Muhammad Abduh And The Extent Of His Face
A few years back I found a complete English translation of “Muhammad ‘Abduh” by Osman Amin originally published by Da’ir al-Ma’arif al-Islamiya, Cairo, 1944. This translation was published by the American Council of Learned Societies, as a part of their Near Eastern Translation Program, Washington, DC 1953. Amazing what you find in the Islam section of used bookstores for $4.00. Unfortunately, I’ve lost it since then— and all the other copies I see for sale are around $50 bucks.
I’ve always been interested in the story of Muhammad Abduh, especially during/after a class with a wonderful professor by the name of Dr. Walid Kazziha. If you attend the American University in Cairo, you must take a class with Dr. Kazziha. If not for his knowledge, for his wit.
“The reigning spirit in al-Azhar was one of pious adherence to the past, traditionalism triumphant over reason, and rejection of all that was new. The fanatacism of the champions of the past reached such a pitch that they would accuse all who dared oppose them of error and deviation from the faith.” (Page 11)
Sounds familiar, doesn’t it? Reading about how Abduh overcame slander, exile, and in general, the struggles of life… is a source of inspiration to me. Many of the anecdotes remind me of present day happenings. How often is it that imams and religious leaders and even regular old MSA kids make religion just a tad bit more difficult and exlusivist, rather than using the reason that God gave them? Take for example this anecdote, that had me laughing so hard it threw me into a fit of coughing:
“When the Sheikh returned from his trip to the Sudan in 1905, he stopped at Minia, and judges from both the Native and Religious courts, and prominent people of the town came to greet him. When they had all gathered, one of the judges from the Religious Court said to him, ‘A great many Christians are adopting Islam and are making our task more difficult.”

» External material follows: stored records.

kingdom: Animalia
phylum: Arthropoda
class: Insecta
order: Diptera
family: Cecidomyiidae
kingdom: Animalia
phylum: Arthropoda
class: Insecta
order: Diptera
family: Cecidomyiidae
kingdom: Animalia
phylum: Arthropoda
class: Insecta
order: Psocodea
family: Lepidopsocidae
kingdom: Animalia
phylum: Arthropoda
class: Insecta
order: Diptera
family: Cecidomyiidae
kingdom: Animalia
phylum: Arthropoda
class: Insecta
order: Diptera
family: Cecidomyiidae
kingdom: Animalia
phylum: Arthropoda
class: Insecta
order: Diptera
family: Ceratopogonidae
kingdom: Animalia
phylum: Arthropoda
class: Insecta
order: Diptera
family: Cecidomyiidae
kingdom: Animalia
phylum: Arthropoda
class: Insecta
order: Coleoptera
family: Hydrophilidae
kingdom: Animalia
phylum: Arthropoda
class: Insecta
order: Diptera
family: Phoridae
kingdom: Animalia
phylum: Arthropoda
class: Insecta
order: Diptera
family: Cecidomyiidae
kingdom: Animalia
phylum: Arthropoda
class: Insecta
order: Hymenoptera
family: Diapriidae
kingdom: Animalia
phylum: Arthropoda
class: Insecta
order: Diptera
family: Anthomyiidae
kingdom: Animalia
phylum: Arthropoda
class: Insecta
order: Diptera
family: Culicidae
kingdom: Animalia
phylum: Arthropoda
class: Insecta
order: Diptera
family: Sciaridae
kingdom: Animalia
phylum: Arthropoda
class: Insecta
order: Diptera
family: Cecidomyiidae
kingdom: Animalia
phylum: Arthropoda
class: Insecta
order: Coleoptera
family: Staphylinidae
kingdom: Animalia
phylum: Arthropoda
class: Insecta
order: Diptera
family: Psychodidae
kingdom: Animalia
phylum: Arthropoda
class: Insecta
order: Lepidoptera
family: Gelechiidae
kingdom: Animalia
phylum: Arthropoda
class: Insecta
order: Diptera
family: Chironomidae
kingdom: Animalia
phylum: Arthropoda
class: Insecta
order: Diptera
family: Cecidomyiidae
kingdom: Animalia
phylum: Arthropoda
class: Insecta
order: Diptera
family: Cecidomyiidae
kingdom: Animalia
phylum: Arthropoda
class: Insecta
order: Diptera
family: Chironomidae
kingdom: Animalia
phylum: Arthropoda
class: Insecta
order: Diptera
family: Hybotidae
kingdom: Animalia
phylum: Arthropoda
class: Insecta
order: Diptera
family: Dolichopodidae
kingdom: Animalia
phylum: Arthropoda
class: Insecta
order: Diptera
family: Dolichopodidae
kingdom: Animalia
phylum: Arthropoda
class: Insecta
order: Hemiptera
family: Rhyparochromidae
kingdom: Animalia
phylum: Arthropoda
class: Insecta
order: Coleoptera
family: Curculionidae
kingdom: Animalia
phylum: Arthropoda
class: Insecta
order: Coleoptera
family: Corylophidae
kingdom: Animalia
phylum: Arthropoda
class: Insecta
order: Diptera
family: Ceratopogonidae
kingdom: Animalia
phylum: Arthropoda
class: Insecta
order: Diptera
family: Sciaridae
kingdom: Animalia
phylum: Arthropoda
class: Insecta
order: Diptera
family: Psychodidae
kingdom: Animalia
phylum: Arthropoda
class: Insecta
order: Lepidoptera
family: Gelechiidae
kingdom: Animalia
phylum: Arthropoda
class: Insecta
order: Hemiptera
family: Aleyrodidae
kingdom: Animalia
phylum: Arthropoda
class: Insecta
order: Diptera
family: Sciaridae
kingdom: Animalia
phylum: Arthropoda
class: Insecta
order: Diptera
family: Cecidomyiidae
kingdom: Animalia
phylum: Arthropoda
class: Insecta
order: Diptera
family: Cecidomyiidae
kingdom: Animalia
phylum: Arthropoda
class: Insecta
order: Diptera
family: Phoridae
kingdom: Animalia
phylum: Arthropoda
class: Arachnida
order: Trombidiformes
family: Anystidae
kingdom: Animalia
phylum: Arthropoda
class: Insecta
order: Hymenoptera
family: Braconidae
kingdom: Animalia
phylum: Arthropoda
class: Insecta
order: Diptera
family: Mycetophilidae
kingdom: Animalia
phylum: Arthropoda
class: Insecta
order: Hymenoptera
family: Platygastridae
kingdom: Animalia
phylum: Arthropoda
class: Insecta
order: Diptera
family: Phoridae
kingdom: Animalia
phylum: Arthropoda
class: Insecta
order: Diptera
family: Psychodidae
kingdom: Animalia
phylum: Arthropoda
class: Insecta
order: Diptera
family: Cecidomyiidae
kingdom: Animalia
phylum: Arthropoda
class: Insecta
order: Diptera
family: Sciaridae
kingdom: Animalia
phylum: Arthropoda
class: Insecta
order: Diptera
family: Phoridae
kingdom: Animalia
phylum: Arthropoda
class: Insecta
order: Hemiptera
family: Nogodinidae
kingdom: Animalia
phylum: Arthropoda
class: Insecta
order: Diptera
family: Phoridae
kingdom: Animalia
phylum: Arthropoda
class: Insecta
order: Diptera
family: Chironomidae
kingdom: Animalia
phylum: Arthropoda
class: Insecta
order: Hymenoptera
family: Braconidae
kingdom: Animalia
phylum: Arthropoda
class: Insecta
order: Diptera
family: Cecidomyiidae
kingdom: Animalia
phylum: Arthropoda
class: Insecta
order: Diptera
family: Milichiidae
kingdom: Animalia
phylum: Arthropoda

The Sheikh asked, ‘What task is that, Sheikh?”’
He answered, ‘Our teaching them the fundamentals of our religion.’
The Sheikh said, ‘It is enough to say: Pray, fast, give alms, and go on pilgrimage.’
The Judge added, ‘But we must instruct them in the ritual ablutions.’
The Sheikh replied, ‘Tell Him: Wash your face, and your arms up to the elbow, wet your head and wash your feet.’
The man insisted, ‘That will not be enough: we shall have to teach them the boundaries of the face, from where it begins to where it ends.’
The Sheikh exclaimed with some hint of irritation, ‘Glory be to God! My good Sheikh! Tell him to wash his face! Every man knows the extent of his own face without resorting to a surveyor!!’